Making The World Safe For Science - One Supermodel At A Time
Guns, Guitars And Greenpeace
As a younger man, I was a big fan of Greenpeace.
As time went on, I thought they lost their focus by branching out from protesting nuclear weapons to whaling and trees and basically hanging out a shingle that said, "If you send us money, we will protest for you."
I watched them change from instilling their people with scientific literacy to educating their people on political activism. Then I watched them turn on me because I was a scientist who didn't much like exaggerated evidence in the name of fundraising and because I was a sportsman and because I was a businessman.
I've always believed that sportsmen - hunters, hikers, mountain climbers - are natural allies of the environmental movement.
I watched them turn on hunters because of the gun issue. I watched them turn on businesspeople because of the logging issue. I watched them devolve into silliness ... hijacking ships, funnelling money to political groups, ramming a French sailboat competing in the 2003 America’s Cup and finally, in the absolute depths of their Klondike Kop level incompetence, running aground on Tubbataha Reef Marine Park off the coast of Manila last year, which they were supposedly visiting because they were worried about global warming. They paid a $7,000 fine and said it was an accident and the millions of dollars in damage done are still not fixed. I imagine the environmental movement wouldn't have been so lenient if, after the Exxon Valdez accident, Exxon paid a token fine and left the damage.
But I have noticed a change - in the environmental movement in general and in Greenpeace in particular - that may be telling me they are welcoming their natural allies back home. This crazy business of teaming up with Trotzkyites who are somehow with Stalinists who are all selling Che Guevara shirts and complaining about Israel certainly wasn't helping the environment.

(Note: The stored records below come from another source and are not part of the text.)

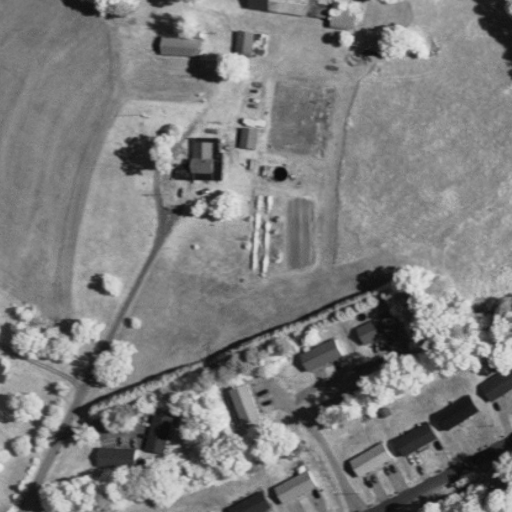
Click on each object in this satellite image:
building: (293, 7)
building: (343, 18)
building: (245, 43)
building: (181, 46)
building: (249, 138)
building: (205, 158)
road: (130, 295)
building: (378, 327)
building: (321, 354)
building: (3, 371)
building: (498, 384)
building: (245, 403)
road: (297, 406)
building: (459, 411)
building: (159, 433)
building: (416, 438)
road: (57, 441)
building: (117, 457)
building: (371, 459)
road: (445, 476)
building: (296, 486)
building: (253, 504)
building: (58, 511)
building: (458, 511)
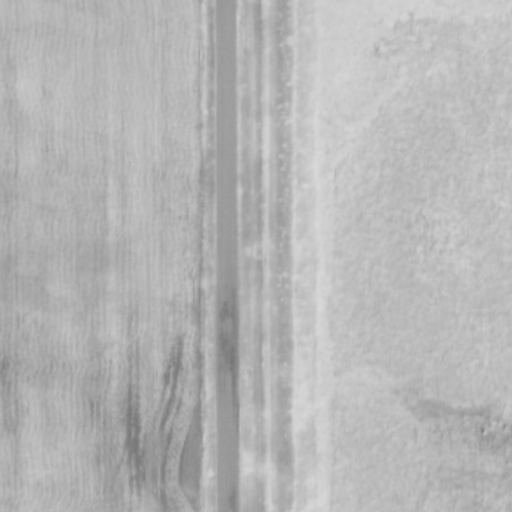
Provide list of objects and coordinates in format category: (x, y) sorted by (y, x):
road: (227, 255)
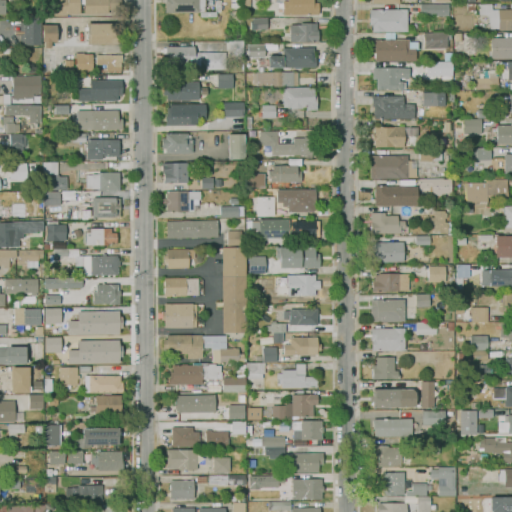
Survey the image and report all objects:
building: (15, 0)
building: (257, 0)
building: (440, 0)
building: (441, 0)
building: (465, 0)
building: (236, 1)
building: (246, 1)
building: (382, 1)
building: (386, 1)
building: (468, 1)
building: (247, 3)
building: (236, 5)
building: (1, 6)
building: (86, 6)
building: (99, 6)
building: (182, 6)
building: (191, 6)
building: (2, 7)
building: (298, 7)
building: (299, 7)
building: (432, 8)
building: (435, 9)
building: (497, 15)
building: (495, 17)
building: (237, 18)
building: (386, 20)
building: (387, 20)
building: (279, 22)
building: (256, 23)
building: (259, 23)
building: (30, 31)
building: (28, 32)
building: (301, 32)
building: (303, 32)
building: (99, 33)
building: (102, 33)
building: (47, 34)
building: (48, 34)
building: (457, 38)
building: (433, 39)
building: (435, 39)
building: (236, 47)
building: (499, 47)
building: (500, 47)
building: (392, 48)
building: (393, 49)
building: (254, 50)
building: (255, 50)
building: (178, 54)
building: (179, 54)
building: (291, 57)
building: (297, 57)
building: (82, 60)
building: (213, 60)
building: (215, 60)
building: (83, 61)
building: (108, 61)
building: (110, 61)
building: (439, 67)
building: (437, 68)
building: (506, 70)
building: (506, 72)
building: (387, 77)
building: (389, 77)
building: (223, 78)
building: (273, 78)
building: (274, 78)
building: (222, 80)
building: (247, 83)
building: (439, 83)
building: (491, 83)
building: (24, 86)
building: (25, 86)
building: (237, 86)
building: (181, 90)
building: (99, 91)
building: (101, 91)
building: (178, 91)
building: (297, 97)
building: (299, 98)
building: (431, 98)
building: (431, 98)
building: (5, 99)
building: (509, 103)
building: (510, 103)
building: (389, 107)
building: (391, 107)
building: (230, 108)
building: (233, 109)
building: (266, 110)
building: (22, 111)
building: (268, 111)
building: (26, 113)
building: (182, 113)
building: (486, 113)
building: (178, 116)
building: (96, 119)
building: (98, 119)
building: (248, 122)
building: (418, 122)
building: (470, 126)
building: (471, 126)
building: (9, 127)
building: (502, 133)
building: (502, 134)
building: (391, 135)
building: (389, 136)
building: (74, 138)
building: (16, 142)
building: (175, 142)
building: (16, 143)
building: (177, 143)
building: (268, 143)
building: (283, 144)
building: (233, 146)
building: (235, 146)
building: (306, 146)
building: (100, 148)
building: (101, 148)
building: (480, 153)
building: (430, 154)
building: (478, 154)
building: (506, 161)
building: (507, 163)
building: (263, 166)
building: (389, 166)
building: (391, 166)
building: (48, 167)
building: (49, 168)
building: (15, 171)
building: (284, 171)
building: (18, 172)
building: (172, 172)
building: (175, 172)
building: (286, 172)
building: (100, 180)
building: (256, 180)
building: (103, 181)
building: (205, 182)
building: (207, 182)
building: (217, 182)
building: (55, 183)
building: (195, 185)
building: (437, 186)
building: (480, 190)
building: (485, 191)
building: (408, 192)
building: (394, 196)
building: (49, 198)
building: (52, 198)
building: (295, 199)
building: (297, 199)
building: (180, 200)
building: (180, 200)
building: (102, 206)
building: (105, 206)
building: (263, 206)
building: (265, 207)
building: (449, 208)
building: (427, 209)
building: (229, 211)
building: (229, 211)
building: (85, 213)
building: (506, 216)
building: (507, 216)
building: (242, 221)
building: (437, 221)
building: (440, 222)
building: (385, 223)
building: (385, 223)
building: (248, 226)
building: (189, 228)
building: (191, 228)
building: (266, 228)
building: (273, 228)
building: (16, 230)
building: (17, 230)
building: (53, 231)
building: (55, 232)
building: (100, 236)
building: (485, 236)
building: (232, 237)
building: (234, 237)
building: (422, 239)
building: (459, 241)
road: (181, 242)
building: (502, 245)
building: (47, 246)
building: (503, 246)
building: (385, 251)
building: (386, 252)
road: (143, 255)
road: (129, 256)
building: (296, 256)
road: (343, 256)
road: (356, 256)
building: (5, 257)
building: (21, 257)
building: (27, 257)
building: (178, 257)
building: (301, 257)
building: (174, 258)
building: (89, 261)
building: (98, 264)
building: (254, 264)
building: (254, 265)
building: (459, 270)
building: (460, 270)
road: (178, 272)
building: (434, 273)
building: (435, 273)
building: (496, 277)
building: (496, 277)
building: (389, 281)
building: (61, 282)
building: (389, 282)
building: (63, 283)
building: (300, 284)
building: (301, 284)
building: (18, 285)
building: (21, 285)
building: (457, 285)
building: (179, 286)
building: (180, 286)
building: (231, 289)
building: (233, 289)
building: (104, 293)
building: (106, 293)
building: (0, 294)
building: (48, 298)
building: (267, 298)
building: (2, 299)
building: (52, 299)
building: (420, 299)
road: (178, 300)
building: (422, 300)
building: (505, 301)
building: (506, 302)
building: (14, 304)
building: (385, 309)
building: (387, 310)
building: (472, 313)
building: (476, 313)
building: (50, 315)
building: (53, 315)
building: (177, 315)
building: (179, 315)
building: (296, 315)
building: (25, 316)
building: (27, 316)
building: (301, 316)
building: (92, 322)
building: (450, 326)
building: (423, 327)
building: (425, 327)
building: (1, 328)
road: (214, 328)
building: (462, 328)
building: (2, 329)
building: (279, 330)
building: (504, 330)
building: (506, 330)
building: (258, 331)
building: (276, 332)
building: (385, 338)
building: (387, 338)
building: (39, 339)
building: (477, 342)
building: (50, 344)
building: (52, 344)
building: (200, 346)
building: (299, 346)
building: (302, 346)
building: (422, 346)
building: (478, 346)
building: (201, 347)
building: (92, 352)
building: (11, 354)
building: (267, 354)
building: (269, 354)
building: (12, 355)
building: (460, 355)
building: (417, 356)
building: (460, 362)
building: (508, 365)
building: (382, 367)
building: (384, 368)
building: (84, 369)
building: (253, 370)
building: (254, 370)
building: (191, 373)
building: (193, 373)
building: (66, 375)
building: (67, 376)
building: (296, 377)
building: (18, 378)
building: (295, 378)
building: (19, 379)
building: (235, 380)
building: (448, 381)
building: (103, 383)
building: (103, 384)
building: (231, 384)
building: (47, 386)
building: (188, 387)
building: (197, 387)
building: (213, 388)
building: (425, 394)
building: (427, 394)
building: (504, 394)
building: (507, 396)
building: (391, 397)
building: (385, 398)
building: (204, 400)
building: (35, 401)
building: (103, 403)
building: (193, 403)
building: (106, 404)
building: (474, 405)
building: (294, 406)
building: (295, 407)
building: (6, 410)
building: (8, 411)
building: (234, 411)
building: (252, 413)
building: (462, 415)
building: (266, 416)
building: (431, 417)
building: (433, 417)
building: (465, 421)
building: (505, 423)
building: (505, 424)
building: (281, 426)
building: (236, 427)
building: (238, 427)
building: (390, 427)
building: (393, 427)
building: (15, 429)
building: (38, 429)
building: (305, 429)
building: (307, 429)
building: (50, 434)
building: (98, 436)
building: (183, 436)
building: (184, 437)
building: (215, 437)
building: (214, 438)
building: (270, 444)
building: (271, 446)
building: (496, 447)
building: (433, 448)
building: (496, 448)
building: (386, 455)
building: (388, 456)
building: (54, 457)
building: (65, 457)
building: (72, 457)
building: (483, 457)
building: (181, 458)
building: (105, 459)
building: (179, 459)
building: (109, 460)
building: (305, 462)
building: (305, 462)
building: (219, 464)
building: (222, 464)
building: (241, 467)
building: (19, 468)
building: (472, 475)
building: (503, 476)
building: (504, 476)
building: (274, 477)
building: (201, 479)
building: (227, 479)
building: (442, 479)
building: (445, 479)
building: (264, 480)
building: (13, 483)
building: (391, 483)
building: (392, 483)
building: (49, 484)
building: (179, 488)
building: (305, 488)
building: (308, 488)
building: (181, 489)
building: (415, 489)
building: (419, 489)
building: (81, 492)
building: (84, 494)
road: (160, 498)
building: (232, 498)
building: (501, 503)
building: (279, 504)
building: (421, 504)
building: (472, 504)
building: (500, 504)
building: (407, 505)
building: (236, 506)
building: (238, 507)
building: (389, 507)
building: (19, 508)
building: (39, 508)
building: (108, 509)
building: (178, 509)
building: (182, 509)
building: (209, 509)
building: (211, 509)
building: (300, 509)
building: (303, 509)
building: (107, 510)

I care about the environment. I recycle, I flip paper over and re-use it in the fax machine, I kill and cut and eat a lot of my own meat, I waste a lot less fuel than Al Gore does. I just think government needs to waste less money and stay out of things that aren't in the Constitution. I found out a few years ago I was a "granola Conservative." Hell, I didn't even know people like me had a name before then. And I don't think Greenpeace looks at me as the enemy any more.
What really made me turn the corner in my thinking on them is that Greenpeace has now decided to work with business rather than against it. They're not doing it with press releases, protests or threats. They're doing it by bringing in their natural allies and discussing issues and working out a plan.
A few years ago, the guitar industry was the enemy. Guitar makers were both in business and they used wood - and therefore they were evil. To me, and maybe to you, people who make guitars are not evil. No one goes into the guitar business to get rich, they go into the guitar business because they love music and they love wood and they love beauty.
One of my favorite guitar companies is Taylor guitars. They're not one of my favorites just because of their guitars - I don't think my high-frequency hearing is good enough to hear the true "brightness" of the Taylor sound - but also because of the way they do business. They send out a quarterly publication to me. They send it to all of their customers, past and present and maybe they'll send it to you if you ask them. It features tips on caring for your guitars, on their seminars and their workshops. But every issue, the founder and CEO, Bob Taylor, talks about wood.When the last Liberty Tree from the Revolutionary War suffered hurrican damage and died and they were ready to cut it down, Bob Taylor flew there and bought it so he could make guitars. If you own one of those, you have a work of art and a piece of history now.
Bob is not in the guitar business, in that sense. Bob is in the wood business. You can't make a good guitar out of bad wood, no matter how skilled you are. Bob Taylor is not the enemy of the environment any more than I am and Greenpeace finally figured it out.
They brought him and people from Martin and Gibson and Fender to southeast Alaska to talk about the Sitka Spruce and figure out a way to make sure wood is used responsibly.
You can't plant a tree and get a guitar 40 years later. You can't plant a tree and get a guitar out of it 100 years later. It takes between 300-500 years to get the wood you need for a guitar. These guys aren't worrying about their a 500 year plan for their companies but they care about the environment just as much as any political group.
The environmental movement has historically waged the kind of public relations campaign I don't much like. They make it sound like some evil American conglomerate is doing the logging. Sitka, in southeast Alaska, is Native American land. It's primarily owned by Sealaska, a Native American corporation. All the protesting in the world can't stop a sovereign nation from doing whatever they want but they will listen to their customers. And that's what Greenpeace is trying to accomplish. It's a good idea.
The American guitar industry in total uses about 150 spruce logs per year. That's what a sawmill cuts in one day. I don't know how many sawmills there are but I know there are a lot so you can see that the guitar makers are not the enemy. They're also not a huge customer in a raw materials sense but guitarists, and guitar companies, are vocal about wood and the environment.
I'm glad that Greenpeace has finally figured that out and has begun working with business on a responsible managed use plan. There may be hope for those guys yet ... as long as they learn to steer their boats properly.